Work instruction 1.
Reproduce verbatim the portion of the seccomp passage between "Seccomp Profile Types" and "(avoid in production)", inclusive.
Work instruction 2.
According to the filter diagram in the seccomp passage, what outcome is assigned to the mount() syscall?

Passage for review.
Seccomp (Secure Computing Mode) filters syscalls:

┌─────────────────────────────────────────────────────────────┐
│                    SECCOMP FILTERING                         │
│                                                              │
│  APPLICATION                                                 │
│       │                                                      │
│       │ syscall: read()                                      │
│       ▼                                                      │
│  ┌─────────────────────────────────────────────────────────┐│
│  │               SECCOMP FILTER                             ││
│  │                                                          ││
│  │   read()    → ALLOW                                      ││
│  │   write()   → ALLOW                                      ││
│  │   exec()    → LOG + ALLOW (audit)                        ││
│  │   mount()   → DENY (EPERM)                               ││
│  │   ptrace()  → KILL (terminate process)                   ││
│  │                                                          ││
│  └─────────────────────────────────────────────────────────┘│
│       │                                                      │
│       ▼                                                      │
│  KERNEL                                                      │
│                                                              │
└─────────────────────────────────────────────────────────────┘

Seccomp Profile Types

# RuntimeDefault - container runtime's built-in profile
securityContext:
  seccompProfile:
    type: RuntimeDefault

# Localhost - custom profile from node
securityContext:
  seccompProfile:
    type: Localhost
    localhostProfile: profiles/my-app.json

# Unconfined - no seccomp (avoid in production)
securityContext:
  seccompProfile:
    type: Unconfined

Creating Custom Seccomp Profiles

{
  "defaultAction": "SCMP_ACT_ERRNO",
  "architectures": ["SCMP_ARCH_X86_64"],
  "syscalls": [
    {
      "names": [
        "read", "write", "open", "close",
        "stat", "fstat", "lstat",
        "poll", "mmap", "mprotect",
        "brk", "ioctl", "access",
        "pipe", "dup", "dup2",
        "socket", "connect", "accept",
        "sendto", "recvfrom",
        "bind", "listen",
        "clone", "fork", "vfork",
        "execve", "exit", "exit_group",
        "futex", "epoll_wait", "epoll_ctl"
      ],
      "action": "SCMP_ACT_ALLOW"

Available data.
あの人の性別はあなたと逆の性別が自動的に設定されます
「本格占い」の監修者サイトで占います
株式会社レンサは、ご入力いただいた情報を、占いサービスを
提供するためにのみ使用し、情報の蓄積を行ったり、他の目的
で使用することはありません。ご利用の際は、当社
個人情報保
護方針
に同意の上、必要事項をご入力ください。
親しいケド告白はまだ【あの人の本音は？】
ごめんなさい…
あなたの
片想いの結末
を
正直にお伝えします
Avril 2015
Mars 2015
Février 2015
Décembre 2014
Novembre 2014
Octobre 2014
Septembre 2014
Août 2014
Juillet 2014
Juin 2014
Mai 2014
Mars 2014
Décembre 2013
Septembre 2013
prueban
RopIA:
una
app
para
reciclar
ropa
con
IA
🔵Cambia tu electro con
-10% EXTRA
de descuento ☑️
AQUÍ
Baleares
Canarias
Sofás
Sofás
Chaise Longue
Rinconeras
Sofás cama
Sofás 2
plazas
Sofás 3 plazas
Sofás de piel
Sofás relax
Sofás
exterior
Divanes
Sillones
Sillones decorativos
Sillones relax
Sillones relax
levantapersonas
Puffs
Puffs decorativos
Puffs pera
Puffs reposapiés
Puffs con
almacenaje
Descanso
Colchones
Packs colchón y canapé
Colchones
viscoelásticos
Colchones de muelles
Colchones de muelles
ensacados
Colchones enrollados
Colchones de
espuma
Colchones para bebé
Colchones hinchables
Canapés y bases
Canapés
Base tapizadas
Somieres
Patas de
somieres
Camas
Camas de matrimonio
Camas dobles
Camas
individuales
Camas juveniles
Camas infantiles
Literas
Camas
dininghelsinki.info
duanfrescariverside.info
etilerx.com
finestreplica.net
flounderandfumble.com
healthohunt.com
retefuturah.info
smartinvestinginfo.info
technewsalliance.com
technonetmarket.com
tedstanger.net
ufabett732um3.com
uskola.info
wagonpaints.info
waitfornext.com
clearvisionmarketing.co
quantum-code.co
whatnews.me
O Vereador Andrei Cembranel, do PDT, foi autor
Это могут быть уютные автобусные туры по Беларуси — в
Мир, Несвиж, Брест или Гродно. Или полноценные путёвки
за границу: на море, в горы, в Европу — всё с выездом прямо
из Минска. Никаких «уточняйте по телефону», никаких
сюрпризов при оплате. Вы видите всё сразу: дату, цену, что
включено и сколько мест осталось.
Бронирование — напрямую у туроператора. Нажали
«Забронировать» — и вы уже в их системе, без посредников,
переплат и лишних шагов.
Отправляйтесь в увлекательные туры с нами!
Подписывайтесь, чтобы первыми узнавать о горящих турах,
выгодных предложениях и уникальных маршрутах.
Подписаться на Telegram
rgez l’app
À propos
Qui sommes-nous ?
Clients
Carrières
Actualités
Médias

Written response 1.
Seccomp Profile Types

# RuntimeDefault - container runtime's built-in profile
securityContext:
  seccompProfile:
    type: RuntimeDefault

# Localhost - custom profile from node
securityContext:
  seccompProfile:
    type: Localhost
    localhostProfile: profiles/my-app.json

# Unconfined - no seccomp (avoid in production)

Written response 2.
It is denied, with the error EPERM.